Vows, commitments and modern life:  Don’t criticize your vajra family

Criticizing our vajra brothers and sisters.

All those who have received a Tantric empowerment from the same Spiritual Guide are varja brothers and sisters, irrespective of whether they received the empowerments at the same time.  If we criticize them with a bad motivation we incur a root downfall.  If, however, our varja brother or sister has broken their Tantric vows and we criticize him or her, we do not incur an actual root downfall.

Within the modern Kadampa tradition, we view all of our empowerments as being granted by Geshe-la, even if it might appear to be some Resident Teacher or Gen-la sitting in front of us.  So even if we received the empowerments from one teacher and somebody else within our tradition received them from somebody else, we are still both receiving them from Geshe-la, and so are Vajra brothers and sisters.  Likewise, if the teacher from whom we receive the empowerment subsequently leaves the tradition or even disrobes in disgrace, it does not matter because Geshe-la hasn’t.  Actually, we go deeper than that.  We view the empowerment as being given by the living guru deity.  The living Guru is the living Je Tsongkhapa, who enters into our teachers to grant the empowerments.  But then Lama Tsongkhapa manifests himself as the deity of whom we are about to receive the empowerment, such as Tara, Vajrasattva, Heruka and Vajrayogini, and so forth.

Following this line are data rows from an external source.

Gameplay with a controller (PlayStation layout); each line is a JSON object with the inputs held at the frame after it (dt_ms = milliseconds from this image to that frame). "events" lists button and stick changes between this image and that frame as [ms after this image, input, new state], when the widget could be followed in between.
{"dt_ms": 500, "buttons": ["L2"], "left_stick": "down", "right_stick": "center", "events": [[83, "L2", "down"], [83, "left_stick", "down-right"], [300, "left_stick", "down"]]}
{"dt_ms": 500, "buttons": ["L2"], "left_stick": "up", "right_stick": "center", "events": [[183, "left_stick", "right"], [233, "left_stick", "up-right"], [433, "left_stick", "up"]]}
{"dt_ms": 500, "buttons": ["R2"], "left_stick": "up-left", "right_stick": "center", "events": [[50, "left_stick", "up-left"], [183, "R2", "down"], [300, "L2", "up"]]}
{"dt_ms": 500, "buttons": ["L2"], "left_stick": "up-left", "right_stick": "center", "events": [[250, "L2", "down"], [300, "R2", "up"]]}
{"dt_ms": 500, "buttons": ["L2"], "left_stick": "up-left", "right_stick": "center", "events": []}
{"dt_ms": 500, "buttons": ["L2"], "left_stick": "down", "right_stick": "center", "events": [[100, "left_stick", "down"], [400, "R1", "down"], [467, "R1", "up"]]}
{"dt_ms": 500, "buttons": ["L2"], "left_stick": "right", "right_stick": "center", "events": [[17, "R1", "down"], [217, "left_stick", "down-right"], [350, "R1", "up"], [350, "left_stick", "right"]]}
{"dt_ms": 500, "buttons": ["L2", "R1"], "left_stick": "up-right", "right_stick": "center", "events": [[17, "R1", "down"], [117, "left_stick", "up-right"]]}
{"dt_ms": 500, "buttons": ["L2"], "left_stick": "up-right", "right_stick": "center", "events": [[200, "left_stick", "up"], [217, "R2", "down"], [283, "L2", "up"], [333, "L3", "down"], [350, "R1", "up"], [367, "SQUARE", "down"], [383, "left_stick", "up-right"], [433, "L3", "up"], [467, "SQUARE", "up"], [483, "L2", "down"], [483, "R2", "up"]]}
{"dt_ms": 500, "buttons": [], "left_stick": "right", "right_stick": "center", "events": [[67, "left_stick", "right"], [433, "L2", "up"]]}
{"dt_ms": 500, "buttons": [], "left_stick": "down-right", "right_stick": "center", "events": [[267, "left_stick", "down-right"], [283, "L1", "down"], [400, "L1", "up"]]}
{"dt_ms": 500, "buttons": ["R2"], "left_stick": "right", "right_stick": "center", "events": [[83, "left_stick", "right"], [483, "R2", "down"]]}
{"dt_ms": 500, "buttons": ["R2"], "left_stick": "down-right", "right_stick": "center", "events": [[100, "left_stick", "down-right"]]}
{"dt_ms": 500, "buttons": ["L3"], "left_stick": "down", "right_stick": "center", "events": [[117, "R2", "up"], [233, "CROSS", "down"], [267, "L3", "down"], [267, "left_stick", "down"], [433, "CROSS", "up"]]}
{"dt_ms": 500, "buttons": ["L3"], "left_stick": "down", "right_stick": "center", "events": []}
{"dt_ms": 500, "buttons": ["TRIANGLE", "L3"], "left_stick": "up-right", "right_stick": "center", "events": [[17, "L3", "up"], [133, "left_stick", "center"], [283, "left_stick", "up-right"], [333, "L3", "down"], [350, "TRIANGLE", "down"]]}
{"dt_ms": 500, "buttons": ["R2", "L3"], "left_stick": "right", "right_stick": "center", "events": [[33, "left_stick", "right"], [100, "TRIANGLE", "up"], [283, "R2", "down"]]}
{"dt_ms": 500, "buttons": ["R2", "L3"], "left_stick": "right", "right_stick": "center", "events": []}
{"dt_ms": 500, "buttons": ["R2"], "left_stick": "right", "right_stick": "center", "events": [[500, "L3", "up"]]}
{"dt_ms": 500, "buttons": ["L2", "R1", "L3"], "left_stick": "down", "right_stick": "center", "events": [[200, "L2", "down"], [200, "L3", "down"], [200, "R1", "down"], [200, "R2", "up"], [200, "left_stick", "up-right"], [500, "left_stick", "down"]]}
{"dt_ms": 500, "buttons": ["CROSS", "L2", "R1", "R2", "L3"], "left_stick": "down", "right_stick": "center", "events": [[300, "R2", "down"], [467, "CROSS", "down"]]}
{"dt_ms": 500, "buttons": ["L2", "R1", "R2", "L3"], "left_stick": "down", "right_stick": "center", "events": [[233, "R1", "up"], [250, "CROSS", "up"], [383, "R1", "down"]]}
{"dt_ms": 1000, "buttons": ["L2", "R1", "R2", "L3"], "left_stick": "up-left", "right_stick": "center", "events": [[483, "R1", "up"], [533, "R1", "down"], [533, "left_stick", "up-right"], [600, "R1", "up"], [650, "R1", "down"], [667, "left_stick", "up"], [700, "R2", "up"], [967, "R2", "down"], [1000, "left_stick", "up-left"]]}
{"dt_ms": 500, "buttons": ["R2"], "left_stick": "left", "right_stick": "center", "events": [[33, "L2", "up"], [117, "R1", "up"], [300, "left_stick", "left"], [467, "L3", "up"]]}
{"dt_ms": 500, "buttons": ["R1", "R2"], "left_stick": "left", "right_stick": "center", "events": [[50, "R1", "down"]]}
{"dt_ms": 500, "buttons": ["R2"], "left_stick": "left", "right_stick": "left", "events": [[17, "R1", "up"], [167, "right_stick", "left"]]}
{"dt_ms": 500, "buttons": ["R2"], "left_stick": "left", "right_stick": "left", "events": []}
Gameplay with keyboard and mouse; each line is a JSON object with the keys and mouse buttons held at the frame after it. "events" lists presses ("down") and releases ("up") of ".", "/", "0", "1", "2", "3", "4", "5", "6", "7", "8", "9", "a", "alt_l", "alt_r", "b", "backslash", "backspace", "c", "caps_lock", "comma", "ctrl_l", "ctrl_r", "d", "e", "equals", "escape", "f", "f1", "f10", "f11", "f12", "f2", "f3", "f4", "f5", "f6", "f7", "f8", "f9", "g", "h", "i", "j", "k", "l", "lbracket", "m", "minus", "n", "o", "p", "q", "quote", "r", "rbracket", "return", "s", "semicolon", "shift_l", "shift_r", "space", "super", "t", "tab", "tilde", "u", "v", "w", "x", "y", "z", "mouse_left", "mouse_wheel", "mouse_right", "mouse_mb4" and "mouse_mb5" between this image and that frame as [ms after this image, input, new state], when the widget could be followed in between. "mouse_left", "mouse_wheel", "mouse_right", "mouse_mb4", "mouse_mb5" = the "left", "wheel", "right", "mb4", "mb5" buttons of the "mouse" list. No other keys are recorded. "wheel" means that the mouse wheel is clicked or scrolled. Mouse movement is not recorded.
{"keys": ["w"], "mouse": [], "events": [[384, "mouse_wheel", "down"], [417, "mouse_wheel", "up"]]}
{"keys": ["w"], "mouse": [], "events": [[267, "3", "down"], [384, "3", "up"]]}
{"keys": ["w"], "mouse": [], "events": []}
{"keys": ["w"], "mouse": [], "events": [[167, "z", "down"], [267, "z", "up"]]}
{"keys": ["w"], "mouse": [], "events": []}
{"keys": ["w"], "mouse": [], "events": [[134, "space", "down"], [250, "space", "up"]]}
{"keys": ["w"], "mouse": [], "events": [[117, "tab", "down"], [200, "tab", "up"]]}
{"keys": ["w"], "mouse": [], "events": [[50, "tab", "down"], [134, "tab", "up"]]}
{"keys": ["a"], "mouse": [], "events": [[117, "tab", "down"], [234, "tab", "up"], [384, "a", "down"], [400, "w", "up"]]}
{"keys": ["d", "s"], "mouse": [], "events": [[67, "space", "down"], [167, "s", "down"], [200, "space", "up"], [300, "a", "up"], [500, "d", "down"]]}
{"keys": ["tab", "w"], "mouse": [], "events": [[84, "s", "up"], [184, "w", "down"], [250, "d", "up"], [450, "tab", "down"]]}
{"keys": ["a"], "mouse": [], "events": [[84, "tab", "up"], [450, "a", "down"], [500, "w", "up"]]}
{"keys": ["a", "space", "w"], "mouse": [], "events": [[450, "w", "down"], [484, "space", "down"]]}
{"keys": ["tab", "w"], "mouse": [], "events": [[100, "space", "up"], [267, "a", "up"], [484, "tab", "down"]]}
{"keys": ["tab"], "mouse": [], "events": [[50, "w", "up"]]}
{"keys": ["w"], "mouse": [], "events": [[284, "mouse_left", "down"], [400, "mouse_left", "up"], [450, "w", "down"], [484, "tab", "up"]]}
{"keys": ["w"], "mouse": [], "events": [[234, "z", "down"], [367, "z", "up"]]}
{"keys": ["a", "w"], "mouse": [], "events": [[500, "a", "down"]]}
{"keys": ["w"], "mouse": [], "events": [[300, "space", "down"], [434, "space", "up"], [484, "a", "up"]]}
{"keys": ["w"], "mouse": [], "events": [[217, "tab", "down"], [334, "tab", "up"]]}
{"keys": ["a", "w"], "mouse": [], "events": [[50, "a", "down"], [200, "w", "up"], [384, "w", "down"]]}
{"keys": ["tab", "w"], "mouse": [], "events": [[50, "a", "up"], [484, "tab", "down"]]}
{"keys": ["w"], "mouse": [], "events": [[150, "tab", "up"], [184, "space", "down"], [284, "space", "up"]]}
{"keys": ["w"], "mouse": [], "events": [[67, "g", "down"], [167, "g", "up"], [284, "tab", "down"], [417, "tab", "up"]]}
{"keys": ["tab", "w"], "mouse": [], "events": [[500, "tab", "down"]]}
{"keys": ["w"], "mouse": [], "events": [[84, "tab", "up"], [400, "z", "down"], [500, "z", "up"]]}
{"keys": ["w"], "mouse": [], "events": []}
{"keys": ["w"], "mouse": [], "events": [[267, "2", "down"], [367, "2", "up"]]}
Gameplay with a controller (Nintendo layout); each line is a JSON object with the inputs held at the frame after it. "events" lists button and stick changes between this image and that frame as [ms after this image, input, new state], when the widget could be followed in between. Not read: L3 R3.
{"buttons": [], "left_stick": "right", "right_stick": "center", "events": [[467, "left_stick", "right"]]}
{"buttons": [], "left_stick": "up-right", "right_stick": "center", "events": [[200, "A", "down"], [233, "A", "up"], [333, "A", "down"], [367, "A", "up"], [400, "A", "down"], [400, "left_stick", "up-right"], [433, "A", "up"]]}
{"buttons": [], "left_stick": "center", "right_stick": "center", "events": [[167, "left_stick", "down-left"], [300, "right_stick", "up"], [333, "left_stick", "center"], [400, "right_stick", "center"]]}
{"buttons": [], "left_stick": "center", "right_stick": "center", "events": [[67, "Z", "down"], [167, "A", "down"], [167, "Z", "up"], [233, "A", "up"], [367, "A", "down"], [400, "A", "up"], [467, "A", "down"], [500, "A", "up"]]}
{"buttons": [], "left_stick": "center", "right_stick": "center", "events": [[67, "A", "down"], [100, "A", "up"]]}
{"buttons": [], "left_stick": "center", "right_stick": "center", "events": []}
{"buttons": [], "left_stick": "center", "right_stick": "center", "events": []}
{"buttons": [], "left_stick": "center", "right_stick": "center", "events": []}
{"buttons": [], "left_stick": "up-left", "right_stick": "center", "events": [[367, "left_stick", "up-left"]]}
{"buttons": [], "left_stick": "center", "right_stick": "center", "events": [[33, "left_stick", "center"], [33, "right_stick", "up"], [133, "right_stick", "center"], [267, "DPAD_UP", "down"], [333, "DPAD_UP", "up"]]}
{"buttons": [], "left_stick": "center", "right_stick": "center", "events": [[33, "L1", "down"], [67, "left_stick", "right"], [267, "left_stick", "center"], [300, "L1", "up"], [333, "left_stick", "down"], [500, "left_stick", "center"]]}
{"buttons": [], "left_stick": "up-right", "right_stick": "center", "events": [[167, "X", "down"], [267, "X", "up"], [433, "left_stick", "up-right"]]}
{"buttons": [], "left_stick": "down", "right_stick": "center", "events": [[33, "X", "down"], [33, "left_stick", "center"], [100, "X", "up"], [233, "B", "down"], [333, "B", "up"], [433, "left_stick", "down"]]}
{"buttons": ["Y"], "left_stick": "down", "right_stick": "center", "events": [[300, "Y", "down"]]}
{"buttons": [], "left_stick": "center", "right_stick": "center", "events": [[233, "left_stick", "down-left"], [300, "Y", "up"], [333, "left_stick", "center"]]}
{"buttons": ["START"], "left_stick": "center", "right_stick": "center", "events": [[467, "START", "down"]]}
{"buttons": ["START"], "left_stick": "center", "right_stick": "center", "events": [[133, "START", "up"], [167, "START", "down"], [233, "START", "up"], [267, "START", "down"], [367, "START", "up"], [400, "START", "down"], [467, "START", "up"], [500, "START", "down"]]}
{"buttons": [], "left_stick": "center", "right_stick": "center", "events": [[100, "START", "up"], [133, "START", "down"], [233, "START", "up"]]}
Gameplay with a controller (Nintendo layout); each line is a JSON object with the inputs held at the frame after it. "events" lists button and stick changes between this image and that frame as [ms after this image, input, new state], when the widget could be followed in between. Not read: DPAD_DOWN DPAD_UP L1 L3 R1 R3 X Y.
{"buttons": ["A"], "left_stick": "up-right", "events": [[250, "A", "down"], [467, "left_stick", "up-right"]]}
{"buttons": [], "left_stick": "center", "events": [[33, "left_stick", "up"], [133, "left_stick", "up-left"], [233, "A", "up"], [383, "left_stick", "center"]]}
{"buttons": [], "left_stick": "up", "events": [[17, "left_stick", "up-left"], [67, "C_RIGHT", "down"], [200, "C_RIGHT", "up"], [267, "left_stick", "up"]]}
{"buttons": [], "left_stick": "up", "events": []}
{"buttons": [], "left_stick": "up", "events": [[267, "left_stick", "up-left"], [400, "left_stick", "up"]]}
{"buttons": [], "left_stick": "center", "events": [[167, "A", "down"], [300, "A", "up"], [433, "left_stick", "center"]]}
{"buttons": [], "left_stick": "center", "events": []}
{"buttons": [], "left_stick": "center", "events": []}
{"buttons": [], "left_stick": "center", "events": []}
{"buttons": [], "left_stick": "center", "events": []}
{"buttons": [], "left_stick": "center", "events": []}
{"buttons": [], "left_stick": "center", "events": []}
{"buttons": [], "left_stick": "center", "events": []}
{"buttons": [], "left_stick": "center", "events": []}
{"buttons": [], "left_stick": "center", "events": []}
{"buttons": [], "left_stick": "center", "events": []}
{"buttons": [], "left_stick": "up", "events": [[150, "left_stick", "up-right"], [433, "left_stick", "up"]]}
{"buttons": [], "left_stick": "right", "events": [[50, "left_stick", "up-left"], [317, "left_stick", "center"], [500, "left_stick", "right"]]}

What distinguishes friends from family is family endures as along as this life.  Someone may cease to be my friend, but my children and parents never cease to be my family.  For this reason, karmically speaking, we can say family is more important than friends.  What distinguishes our normal families from our vajra family is our normal families are for this life alone, our vajra family is forever.  For this reason, karmically speaking, we can say our vajra family is more important than our normal family.  Our vajra family is with us in life after life, for all our future lives.  Our vajra family shares a common project of working for as long as it takes to lead each and every being to the eternal bliss of enlightenment.

Venerable Tharchin says that the realizations of each individual practitioner is like a beacon of light within the darkness of the minds of all living beings.  Though others may not see this light with their ordinary eyes, deep down within their mind they are drawn to it like a fish drawn to light in the depths of the sea.  He said a Dharma center exists on two levels.  The outer level is the physical building, statues, meditation cushions and flyers advertising our programs.  The inner level is the collective realizations of the people who belong to that center.  If we each hold a candle, it illuminates our surroundings, but if we all put our candles together, it forms a blazing sun illuminating all around.  For this reason, he says, the most important thing in any Dharma center is not its financial accounts, but the harmony and mutual love that exists within the Sangha.  It is this harmony and mutual love that puts the light of our realizations together into a blazing spiritual beacon drawing all within our community towards the center.

This also explains why it is so harmful to criticize our vajra brothers and sisters.  When we do so, we create division within the Sangha.  We destroy the harmony and mutual love that exists, re-separating our lights.  It takes just one division to cut the intensity of the light in half.  This harms not only our Sangha, but all those who would otherwise be drawn to the center by the light of our collective realizations.  Even at an ordinary level, if people are bickering within the Sangha, it destroys the joy within the community.  Kadam Lucy said when people come to a Dharma center they should find something that they find nowhere else in the world, namely people who genuinely love, accept and support one another.  Where else in this world can we find this?  But if instead, people come and discover we are just as petty as every other group, they will leave and the door to liberation will be closed to them.

This is not to say we should pretend everything is OK and not seek to confront and resolve our differences.  Of course we need to do so.  In fact, I would say that the problems and conflicts that exist between the members of any Sangha are in fact emanated by Dorje Shugden to give us an opportunity to work through them.  It is by applying the Dharma we have learned that we can work through our differences and come to mutually love and respect one another.  Some marriages last for many decades, and some only last for a few years or months.  Why the difference?  If you speak with long-standing, successful couples they will all tell you the same thing:  they view working through their differences as an opportunity to draw closer to one another.  Short-lived couples view their differences as sources of frustration and divergence.  A Sangha lasts far longer than a few short decades, it is for eternity.  We would be wise to work diligently to create genuine harmony, free from repressed delusion.

Geshe-la says somebody who cherishes others is like a magic crystal with the power to transform any community.  May we all become such magic crystals within our local centers and within our global vajra family.

2 thoughts on “Vows, commitments and modern life:  Don’t criticize your vajra family

  1. That’s a helpful clarification of what incurs downfalls— I don’t have vajra vows (tantric vows?) yet so it’s helpful to read about it; unfortunately anything can get misused if another group wants to come and misuse it, but for actually keeping the vows, what you say is helpful. We just have to not get tricked by people who did break their commitments pretending that we are non-virtuous for saying so, I guess.